Copy the data exactly as it appears, and do not include any pictures.

- - - -

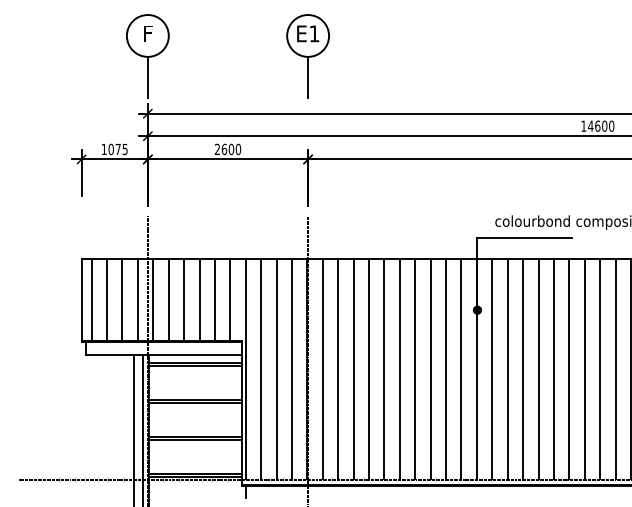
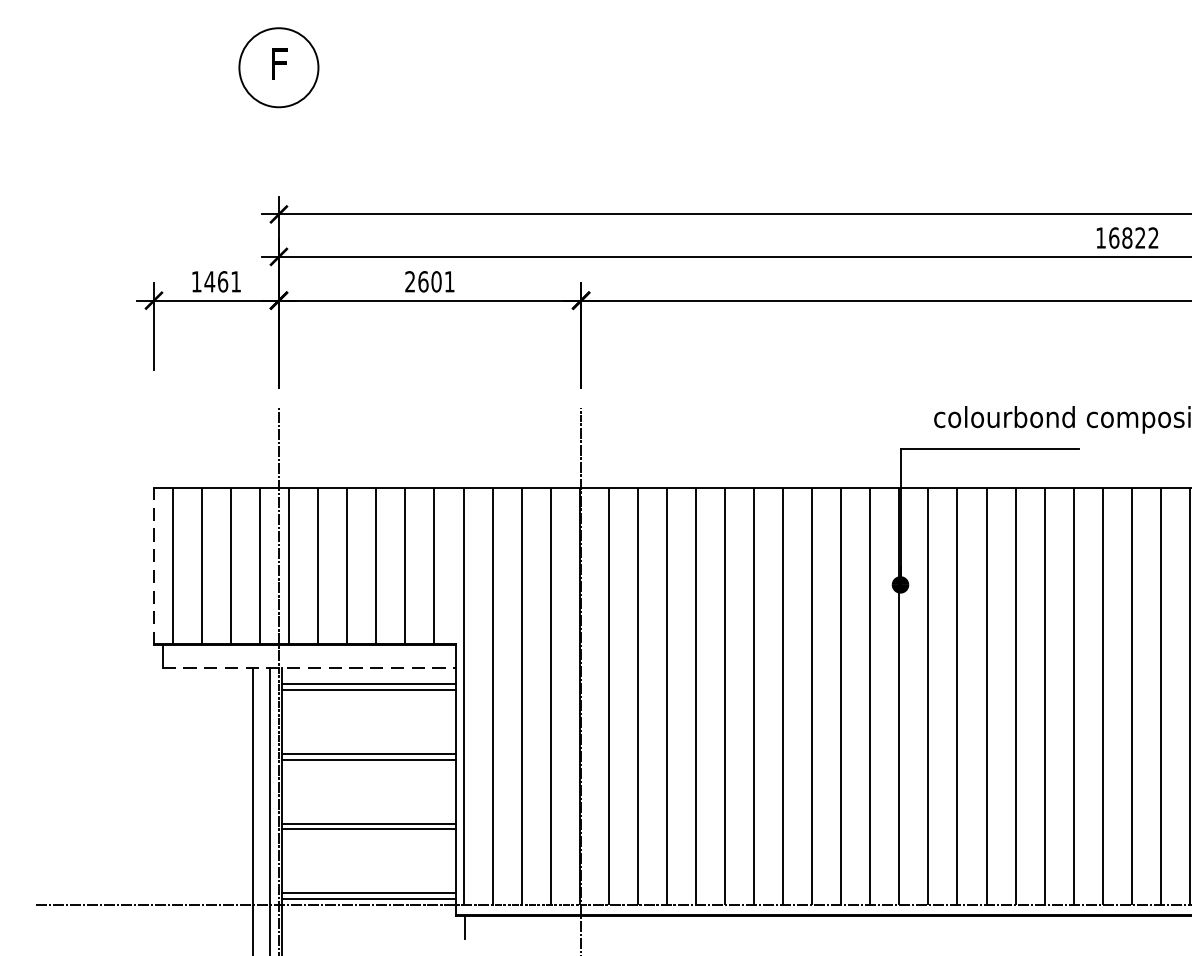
part: (307, 56) -> (579, 106), removed
line: (147, 76) -> (278, 144), removed
text: (600, 125) -> (1132, 236), 14600 -> 16822
text: (117, 149) -> (221, 281), 1075 -> 1461
text: (238, 149) -> (449, 281), 2600 -> 2601
line: (81, 300) -> (153, 566), solid -> dashed
line: (164, 354) -> (310, 668), solid -> dashed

- - - -

Response
part: (307, 56) -> (579, 106), removed
line: (147, 76) -> (278, 144), removed
text: (600, 125) -> (1132, 236), 14600 -> 16822
text: (117, 149) -> (221, 281), 1075 -> 1461
text: (238, 149) -> (449, 281), 2600 -> 2601
line: (81, 300) -> (153, 566), solid -> dashed
line: (164, 354) -> (310, 668), solid -> dashed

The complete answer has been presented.